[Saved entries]
*-*-*

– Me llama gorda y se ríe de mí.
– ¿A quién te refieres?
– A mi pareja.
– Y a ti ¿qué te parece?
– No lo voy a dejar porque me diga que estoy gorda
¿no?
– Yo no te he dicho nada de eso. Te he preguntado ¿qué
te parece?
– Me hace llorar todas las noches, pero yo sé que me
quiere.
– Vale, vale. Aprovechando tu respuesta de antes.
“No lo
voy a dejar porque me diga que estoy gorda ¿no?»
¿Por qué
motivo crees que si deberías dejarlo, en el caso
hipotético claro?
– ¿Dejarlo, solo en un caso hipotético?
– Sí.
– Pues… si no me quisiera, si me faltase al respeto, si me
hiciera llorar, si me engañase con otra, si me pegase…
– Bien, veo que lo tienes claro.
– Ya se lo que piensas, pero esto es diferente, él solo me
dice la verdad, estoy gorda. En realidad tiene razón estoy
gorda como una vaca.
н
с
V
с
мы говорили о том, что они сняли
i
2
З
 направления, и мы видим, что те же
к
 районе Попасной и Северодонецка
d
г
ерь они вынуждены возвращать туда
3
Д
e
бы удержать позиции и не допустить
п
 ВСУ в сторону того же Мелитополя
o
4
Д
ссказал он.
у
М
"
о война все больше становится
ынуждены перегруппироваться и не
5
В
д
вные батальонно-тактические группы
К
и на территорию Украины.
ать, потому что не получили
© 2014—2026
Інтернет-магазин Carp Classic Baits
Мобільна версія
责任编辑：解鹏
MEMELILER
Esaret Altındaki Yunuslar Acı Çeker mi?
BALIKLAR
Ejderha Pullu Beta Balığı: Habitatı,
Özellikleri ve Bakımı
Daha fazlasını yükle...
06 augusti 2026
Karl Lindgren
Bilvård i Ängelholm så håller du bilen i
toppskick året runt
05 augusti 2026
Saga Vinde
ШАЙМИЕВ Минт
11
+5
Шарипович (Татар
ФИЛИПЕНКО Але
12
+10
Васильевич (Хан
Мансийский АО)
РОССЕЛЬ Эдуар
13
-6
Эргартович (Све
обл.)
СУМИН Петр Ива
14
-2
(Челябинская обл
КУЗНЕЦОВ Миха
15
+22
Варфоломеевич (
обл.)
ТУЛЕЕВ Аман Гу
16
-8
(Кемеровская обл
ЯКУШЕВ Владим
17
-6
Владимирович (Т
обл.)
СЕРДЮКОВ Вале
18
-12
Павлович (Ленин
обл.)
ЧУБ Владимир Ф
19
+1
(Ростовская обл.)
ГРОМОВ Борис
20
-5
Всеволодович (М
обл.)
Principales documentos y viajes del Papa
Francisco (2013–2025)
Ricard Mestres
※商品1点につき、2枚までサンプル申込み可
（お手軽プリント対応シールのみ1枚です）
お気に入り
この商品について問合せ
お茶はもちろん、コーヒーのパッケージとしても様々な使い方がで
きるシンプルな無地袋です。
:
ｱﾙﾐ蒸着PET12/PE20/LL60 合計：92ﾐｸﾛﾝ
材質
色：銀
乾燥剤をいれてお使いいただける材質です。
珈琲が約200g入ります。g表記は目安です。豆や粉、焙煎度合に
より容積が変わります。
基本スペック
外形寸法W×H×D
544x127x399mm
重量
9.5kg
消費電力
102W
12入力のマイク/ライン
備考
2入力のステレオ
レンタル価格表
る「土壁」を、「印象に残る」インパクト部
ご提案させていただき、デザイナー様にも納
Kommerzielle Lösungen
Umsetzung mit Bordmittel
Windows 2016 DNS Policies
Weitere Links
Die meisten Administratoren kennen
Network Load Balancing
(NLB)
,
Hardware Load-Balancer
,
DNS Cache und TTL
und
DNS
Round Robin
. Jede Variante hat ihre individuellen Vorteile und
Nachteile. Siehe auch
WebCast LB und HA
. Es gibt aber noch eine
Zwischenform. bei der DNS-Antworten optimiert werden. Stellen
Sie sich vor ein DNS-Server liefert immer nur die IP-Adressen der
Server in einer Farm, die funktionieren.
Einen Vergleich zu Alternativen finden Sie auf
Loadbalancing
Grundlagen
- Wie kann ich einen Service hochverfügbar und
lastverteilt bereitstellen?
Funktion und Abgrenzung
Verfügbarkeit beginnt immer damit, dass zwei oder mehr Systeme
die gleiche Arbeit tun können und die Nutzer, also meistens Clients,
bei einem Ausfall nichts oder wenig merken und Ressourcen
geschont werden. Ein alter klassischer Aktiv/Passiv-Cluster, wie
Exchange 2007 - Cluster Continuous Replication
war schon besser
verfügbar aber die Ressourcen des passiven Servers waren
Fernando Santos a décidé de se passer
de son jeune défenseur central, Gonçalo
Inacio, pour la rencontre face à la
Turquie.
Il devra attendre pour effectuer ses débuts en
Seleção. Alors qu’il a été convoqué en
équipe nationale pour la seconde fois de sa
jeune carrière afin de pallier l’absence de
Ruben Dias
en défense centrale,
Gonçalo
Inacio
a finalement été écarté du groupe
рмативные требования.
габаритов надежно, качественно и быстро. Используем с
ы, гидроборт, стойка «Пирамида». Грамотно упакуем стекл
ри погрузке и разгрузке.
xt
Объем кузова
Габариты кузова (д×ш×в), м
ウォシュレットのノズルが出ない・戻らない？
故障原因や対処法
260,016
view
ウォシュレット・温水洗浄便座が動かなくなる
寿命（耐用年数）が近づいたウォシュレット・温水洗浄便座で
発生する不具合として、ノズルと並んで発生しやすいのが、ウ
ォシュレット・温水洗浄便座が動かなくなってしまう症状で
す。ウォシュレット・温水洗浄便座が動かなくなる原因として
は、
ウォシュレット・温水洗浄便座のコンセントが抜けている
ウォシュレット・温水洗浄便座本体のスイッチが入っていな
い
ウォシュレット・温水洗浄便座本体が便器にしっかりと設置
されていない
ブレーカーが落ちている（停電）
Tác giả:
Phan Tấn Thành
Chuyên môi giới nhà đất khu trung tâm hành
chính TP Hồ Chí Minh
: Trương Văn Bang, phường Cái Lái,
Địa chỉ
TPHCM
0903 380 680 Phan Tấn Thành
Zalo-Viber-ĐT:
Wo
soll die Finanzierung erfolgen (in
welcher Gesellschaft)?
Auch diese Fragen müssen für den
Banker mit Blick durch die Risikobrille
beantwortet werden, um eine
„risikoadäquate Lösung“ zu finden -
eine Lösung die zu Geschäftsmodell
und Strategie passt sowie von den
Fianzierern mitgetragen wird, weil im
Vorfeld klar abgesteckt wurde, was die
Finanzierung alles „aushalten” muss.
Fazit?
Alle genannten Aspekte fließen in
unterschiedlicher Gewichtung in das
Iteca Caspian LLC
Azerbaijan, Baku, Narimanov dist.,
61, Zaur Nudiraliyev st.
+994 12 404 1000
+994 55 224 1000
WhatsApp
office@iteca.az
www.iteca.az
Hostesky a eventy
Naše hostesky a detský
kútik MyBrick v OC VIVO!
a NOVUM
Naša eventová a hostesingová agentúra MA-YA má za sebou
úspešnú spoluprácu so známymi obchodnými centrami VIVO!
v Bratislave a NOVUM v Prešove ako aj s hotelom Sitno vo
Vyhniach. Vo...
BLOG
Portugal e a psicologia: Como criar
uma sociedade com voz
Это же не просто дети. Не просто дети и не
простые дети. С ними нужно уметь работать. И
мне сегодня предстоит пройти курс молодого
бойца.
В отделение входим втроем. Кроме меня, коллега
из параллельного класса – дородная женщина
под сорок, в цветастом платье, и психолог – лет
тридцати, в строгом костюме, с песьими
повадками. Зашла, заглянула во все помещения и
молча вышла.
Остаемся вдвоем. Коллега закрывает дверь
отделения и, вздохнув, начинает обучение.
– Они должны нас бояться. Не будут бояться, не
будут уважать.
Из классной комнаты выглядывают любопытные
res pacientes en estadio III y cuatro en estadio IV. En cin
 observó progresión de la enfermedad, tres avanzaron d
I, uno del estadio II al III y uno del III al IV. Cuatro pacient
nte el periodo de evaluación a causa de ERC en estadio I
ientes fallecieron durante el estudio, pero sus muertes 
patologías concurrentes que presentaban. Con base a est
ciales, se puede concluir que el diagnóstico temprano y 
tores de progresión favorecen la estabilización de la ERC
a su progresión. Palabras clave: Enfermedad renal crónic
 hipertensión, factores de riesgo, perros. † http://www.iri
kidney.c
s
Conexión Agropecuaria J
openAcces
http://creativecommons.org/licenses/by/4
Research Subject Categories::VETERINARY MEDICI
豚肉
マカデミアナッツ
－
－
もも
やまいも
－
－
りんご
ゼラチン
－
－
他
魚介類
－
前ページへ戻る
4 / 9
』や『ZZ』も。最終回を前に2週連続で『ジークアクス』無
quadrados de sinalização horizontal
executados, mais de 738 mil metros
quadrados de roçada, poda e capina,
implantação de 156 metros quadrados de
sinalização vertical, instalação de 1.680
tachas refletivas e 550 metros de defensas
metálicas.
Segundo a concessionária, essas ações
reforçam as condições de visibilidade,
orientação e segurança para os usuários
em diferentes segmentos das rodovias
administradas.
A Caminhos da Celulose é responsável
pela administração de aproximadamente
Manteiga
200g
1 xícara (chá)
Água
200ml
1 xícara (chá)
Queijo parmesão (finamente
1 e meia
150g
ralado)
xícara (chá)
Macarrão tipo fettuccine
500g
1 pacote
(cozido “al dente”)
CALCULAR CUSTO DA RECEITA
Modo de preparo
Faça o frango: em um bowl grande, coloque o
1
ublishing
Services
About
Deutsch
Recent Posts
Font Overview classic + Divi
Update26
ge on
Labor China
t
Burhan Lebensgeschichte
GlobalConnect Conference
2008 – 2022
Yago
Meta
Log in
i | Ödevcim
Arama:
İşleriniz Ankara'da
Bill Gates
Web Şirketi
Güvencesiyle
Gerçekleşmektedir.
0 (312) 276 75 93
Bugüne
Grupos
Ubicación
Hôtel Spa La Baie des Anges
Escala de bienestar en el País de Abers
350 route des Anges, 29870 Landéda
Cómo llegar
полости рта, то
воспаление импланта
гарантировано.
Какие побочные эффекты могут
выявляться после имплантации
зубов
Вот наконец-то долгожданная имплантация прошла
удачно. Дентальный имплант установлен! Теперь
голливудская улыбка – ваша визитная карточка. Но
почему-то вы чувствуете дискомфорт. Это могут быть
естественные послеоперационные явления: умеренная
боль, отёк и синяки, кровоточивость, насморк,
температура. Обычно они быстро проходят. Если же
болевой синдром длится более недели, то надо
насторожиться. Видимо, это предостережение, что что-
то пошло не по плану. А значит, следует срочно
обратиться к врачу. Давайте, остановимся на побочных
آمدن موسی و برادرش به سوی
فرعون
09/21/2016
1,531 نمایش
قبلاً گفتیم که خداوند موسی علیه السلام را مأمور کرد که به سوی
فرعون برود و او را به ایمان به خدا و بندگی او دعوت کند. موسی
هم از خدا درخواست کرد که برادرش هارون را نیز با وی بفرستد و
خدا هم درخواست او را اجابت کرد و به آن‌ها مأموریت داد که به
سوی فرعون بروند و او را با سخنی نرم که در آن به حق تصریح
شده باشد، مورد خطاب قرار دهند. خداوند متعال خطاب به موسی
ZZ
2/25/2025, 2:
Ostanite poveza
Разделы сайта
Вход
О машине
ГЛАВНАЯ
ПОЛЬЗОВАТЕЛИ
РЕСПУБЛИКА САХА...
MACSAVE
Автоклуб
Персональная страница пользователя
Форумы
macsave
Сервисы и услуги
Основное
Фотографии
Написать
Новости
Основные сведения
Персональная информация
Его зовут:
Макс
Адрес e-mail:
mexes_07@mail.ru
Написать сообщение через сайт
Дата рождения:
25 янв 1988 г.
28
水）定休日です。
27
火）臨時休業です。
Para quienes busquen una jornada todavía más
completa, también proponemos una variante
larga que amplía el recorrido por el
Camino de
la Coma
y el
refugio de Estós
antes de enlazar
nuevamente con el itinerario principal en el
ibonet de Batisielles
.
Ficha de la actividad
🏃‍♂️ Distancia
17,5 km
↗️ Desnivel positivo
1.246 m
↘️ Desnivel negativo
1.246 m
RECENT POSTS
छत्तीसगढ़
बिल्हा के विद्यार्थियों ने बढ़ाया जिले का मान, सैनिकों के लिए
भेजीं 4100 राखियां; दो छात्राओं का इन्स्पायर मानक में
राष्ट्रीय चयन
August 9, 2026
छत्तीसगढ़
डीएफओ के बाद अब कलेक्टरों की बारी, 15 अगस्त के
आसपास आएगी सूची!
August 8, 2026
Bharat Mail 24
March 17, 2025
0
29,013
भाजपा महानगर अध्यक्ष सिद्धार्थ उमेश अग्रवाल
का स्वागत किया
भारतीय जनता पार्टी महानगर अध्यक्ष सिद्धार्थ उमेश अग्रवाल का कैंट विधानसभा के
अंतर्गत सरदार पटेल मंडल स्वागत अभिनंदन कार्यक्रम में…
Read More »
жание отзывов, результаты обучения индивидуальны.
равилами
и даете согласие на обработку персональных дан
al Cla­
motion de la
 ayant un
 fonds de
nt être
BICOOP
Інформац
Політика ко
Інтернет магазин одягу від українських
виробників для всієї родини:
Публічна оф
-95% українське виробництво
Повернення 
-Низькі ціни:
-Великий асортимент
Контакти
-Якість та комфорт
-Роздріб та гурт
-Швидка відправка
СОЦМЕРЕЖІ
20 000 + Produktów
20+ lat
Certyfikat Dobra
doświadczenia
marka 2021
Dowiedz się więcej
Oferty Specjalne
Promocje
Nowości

*-*-*

> _BRIEF_: Give nothing but the number of lines in the entries that include "quadrados".

> _SOLVED PROBLEM_: 3